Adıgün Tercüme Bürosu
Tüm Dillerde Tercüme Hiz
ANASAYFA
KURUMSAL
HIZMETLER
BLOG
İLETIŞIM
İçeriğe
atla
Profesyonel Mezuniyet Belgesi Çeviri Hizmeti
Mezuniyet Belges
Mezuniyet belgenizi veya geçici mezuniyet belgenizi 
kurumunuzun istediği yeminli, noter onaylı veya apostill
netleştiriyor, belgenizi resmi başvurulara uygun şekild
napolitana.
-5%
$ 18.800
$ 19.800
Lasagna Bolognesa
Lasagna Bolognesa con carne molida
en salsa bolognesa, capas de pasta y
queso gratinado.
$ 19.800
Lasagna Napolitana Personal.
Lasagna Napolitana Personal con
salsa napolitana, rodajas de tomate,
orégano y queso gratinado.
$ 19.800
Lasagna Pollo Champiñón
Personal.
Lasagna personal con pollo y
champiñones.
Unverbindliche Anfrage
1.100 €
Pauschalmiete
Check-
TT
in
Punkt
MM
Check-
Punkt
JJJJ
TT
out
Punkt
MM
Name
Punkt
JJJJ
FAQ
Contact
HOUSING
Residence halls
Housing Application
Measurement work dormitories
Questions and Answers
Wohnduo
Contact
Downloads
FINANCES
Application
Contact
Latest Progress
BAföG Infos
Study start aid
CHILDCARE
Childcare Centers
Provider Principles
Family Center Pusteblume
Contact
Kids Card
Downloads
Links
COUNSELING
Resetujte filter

_WORK INSTRUCTIONS_: Write out every line of the entries above word for word, keeping the same order and line breaks.

_OUTPUT OF THE EXERCISE_:
Adıgün Tercüme Bürosu
Tüm Dillerde Tercüme Hiz
ANASAYFA
KURUMSAL
HIZMETLER
BLOG
İLETIŞIM
İçeriğe
atla
Profesyonel Mezuniyet Belgesi Çeviri Hizmeti
Mezuniyet Belges
Mezuniyet belgenizi veya geçici mezuniyet belgenizi 
kurumunuzun istediği yeminli, noter onaylı veya apostill
netleştiriyor, belgenizi resmi başvurulara uygun şekild
napolitana.
-5%
$ 18.800
$ 19.800
Lasagna Bolognesa
Lasagna Bolognesa con carne molida
en salsa bolognesa, capas de pasta y
queso gratinado.
$ 19.800
Lasagna Napolitana Personal.
Lasagna Napolitana Personal con
salsa napolitana, rodajas de tomate,
orégano y queso gratinado.
$ 19.800
Lasagna Pollo Champiñón
Personal.
Lasagna personal con pollo y
champiñones.
Unverbindliche Anfrage
1.100 €
Pauschalmiete
Check-
TT
in
Punkt
MM
Check-
Punkt
JJJJ
TT
out
Punkt
MM
Name
Punkt
JJJJ
FAQ
Contact
HOUSING
Residence halls
Housing Application
Measurement work dormitories
Questions and Answers
Wohnduo
Contact
Downloads
FINANCES
Application
Contact
Latest Progress
BAföG Infos
Study start aid
CHILDCARE
Childcare Centers
Provider Principles
Family Center Pusteblume
Contact
Kids Card
Downloads
Links
COUNSELING
Resetujte filter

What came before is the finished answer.